In this case, all rows in the filter range can be locked. If the transaction A is longer, it will particularly affect the update performance, and it will not be affected if it is read. There is also a select for update, which is called an exclusive lock, which means
complete Exclusive, not even reading, this kind of lock is similar to pessimistic lock, even more ruthless than lock in share mode.

So is there a way to solve this problem? Yes, it is Next-Key Lock

Row lock, gap lock, Next-Key Lock

Row lock: The lock is added directly to a row.
Gap lock: The lock is added to the non-existent free space, which may be between two index records, or the space before the first index record or after the last index record.
Next-Key lock: It is used together with row lock + gap lock.
For example, in the above example, if you lock id=3, then **[1,3),(3,4]** will be added a gap lock, the lock itself does not lock the current row, the current row is locked by the row lock.

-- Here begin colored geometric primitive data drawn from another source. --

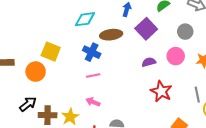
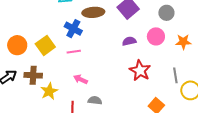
yellow square: (51, 52) -> (45, 45), moved, turned 30
pink arrow: (93, 102) -> (80, 79), moved
brown cross: (48, 115) -> (33, 75), moved

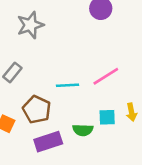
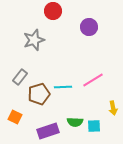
brown pentagon: (37, 110) -> (39, 94), moved, turned 30
cyan square: (107, 117) -> (94, 126), moved

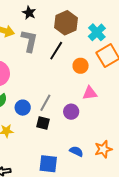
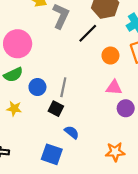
gray line: (45, 103) -> (63, 87), turned -30
purple circle: (71, 112) -> (126, 108), moved
blue semicircle: (76, 151) -> (72, 132), moved

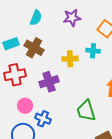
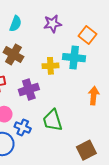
cyan cross: (93, 51) -> (74, 58), size x1.5
green trapezoid: (86, 111) -> (53, 120), moved

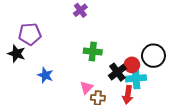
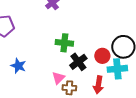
black cross: (117, 72) -> (78, 62), moved
cyan cross: (136, 78) -> (117, 69), moved

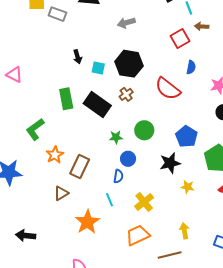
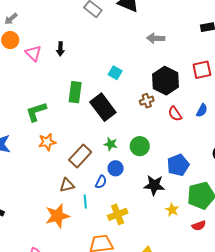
black arrow: (78, 57) -> (60, 49), moved
black hexagon: (129, 64) -> (166, 81), moved
blue semicircle: (191, 67) -> (202, 110), moved
red semicircle: (168, 89) -> (175, 114), size x0.6
brown cross: (126, 94) -> (147, 101), moved
brown rectangle: (80, 166) -> (80, 156), moved
yellow star: (187, 187) -> (172, 210), moved
brown triangle: (61, 193) -> (67, 185), moved

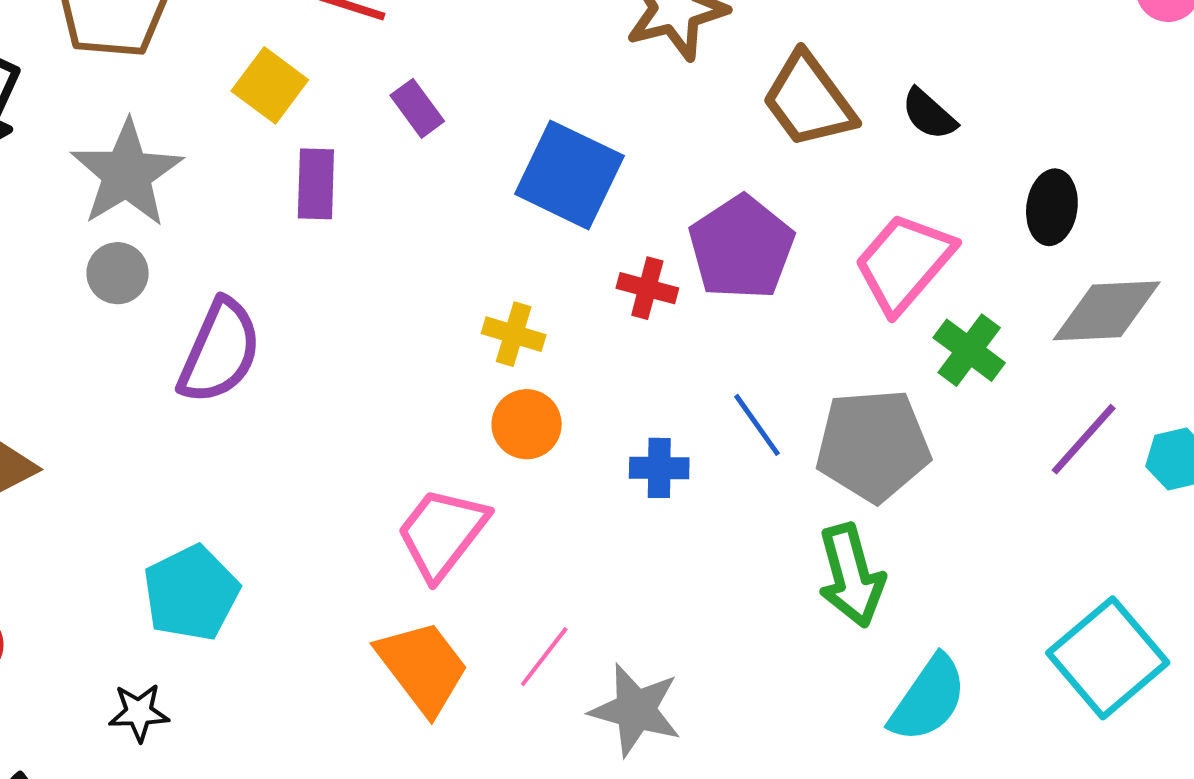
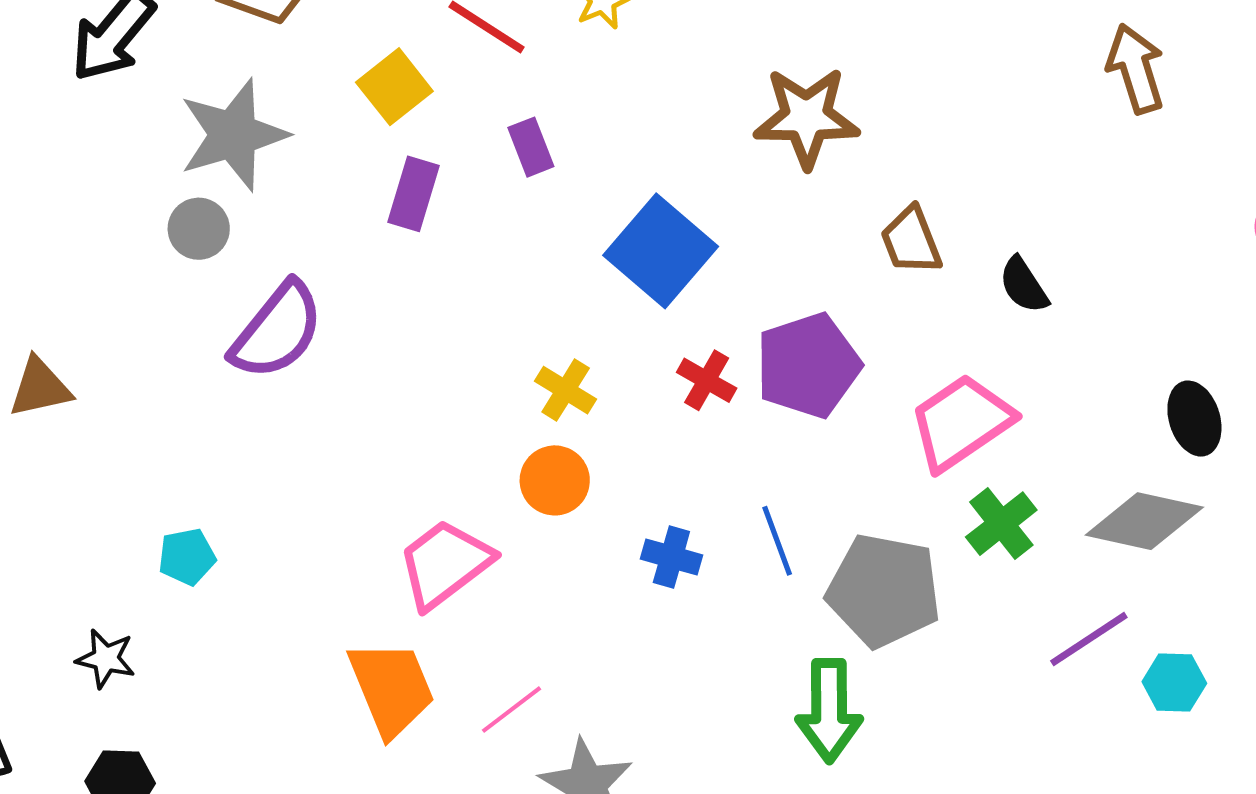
brown trapezoid: (809, 100) -> (911, 241), size x0.7
black ellipse: (1052, 207) -> (1194, 419), moved, turned -40
cyan pentagon: (191, 593) -> (187, 557), size x0.6

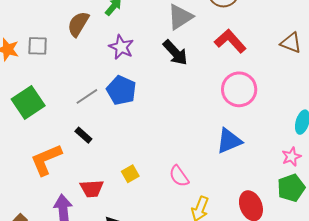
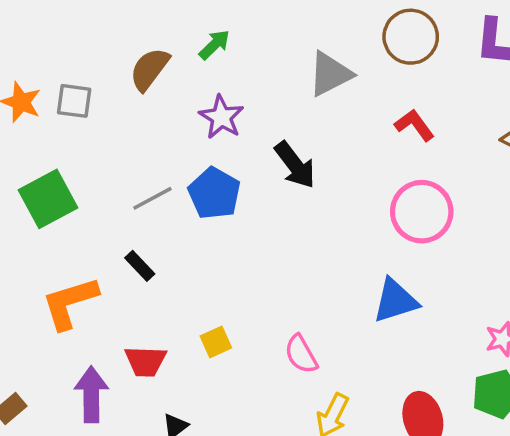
red L-shape: (230, 41) -> (414, 125), size x0.7
black arrow: (175, 53) -> (295, 165), moved

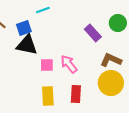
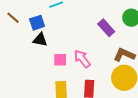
black triangle: (27, 45) -> (40, 40), size x0.7

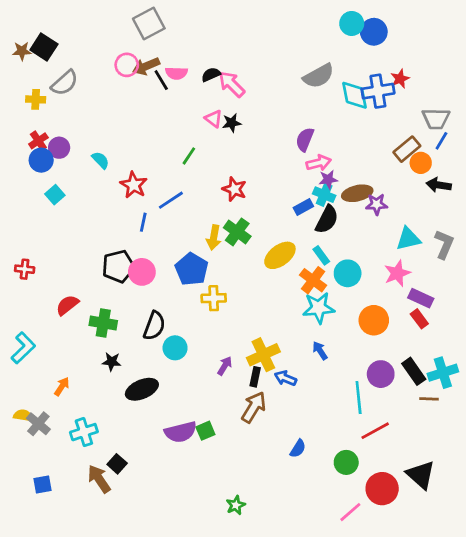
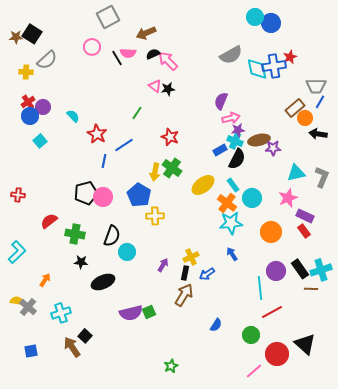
brown arrow: (146, 66) -> (146, 33), moved
yellow cross: (263, 355) -> (191, 257), size x0.7
blue arrow: (285, 378) -> (207, 274), turned -56

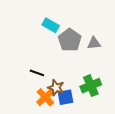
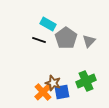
gray triangle: (94, 43) -> (89, 41), turned -40
black line: (37, 73) -> (39, 40), moved

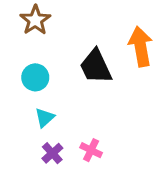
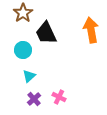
black trapezoid: (96, 67) -> (46, 33), moved

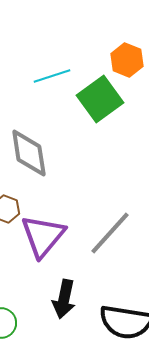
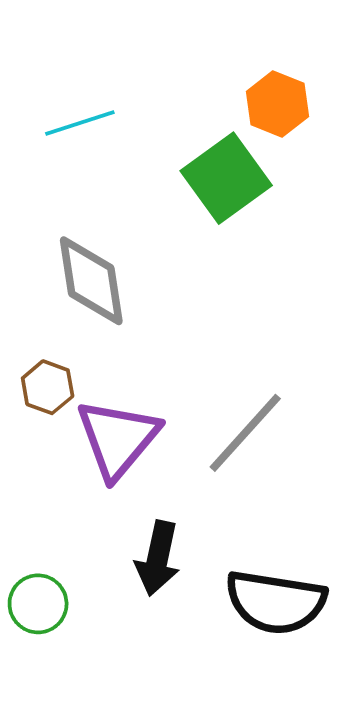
cyan line: (52, 76) -> (80, 123), moved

By default, Mysql does not turn on Next-Key Lock, you can use the following command to view

show variables like 'innodb_locks_unsafe_for_binlog';
Insert picture description here


I personally think that the reasons why Mysql does not open the gap lock by default are as follows:

  1. Gap lock affects performance. If the lock locks the largest id in the table, then the largest id is locked to positive infinity, which affects the normal insertion of data by other transactions, resulting in performance degradation
  2. The scenario of first querying whether it gradually exists, and then inserting it is not very likely to appear in the database. One reason is that databases designed with self-incrementing primary keys generally do not insert data in the gap, and let the database self-increase, and the other One reason is that if this kind of problem does occur, it is generally solved through distributed locks, and is rarely solved at the database level. After all, this is an operation that greatly affects database throughput.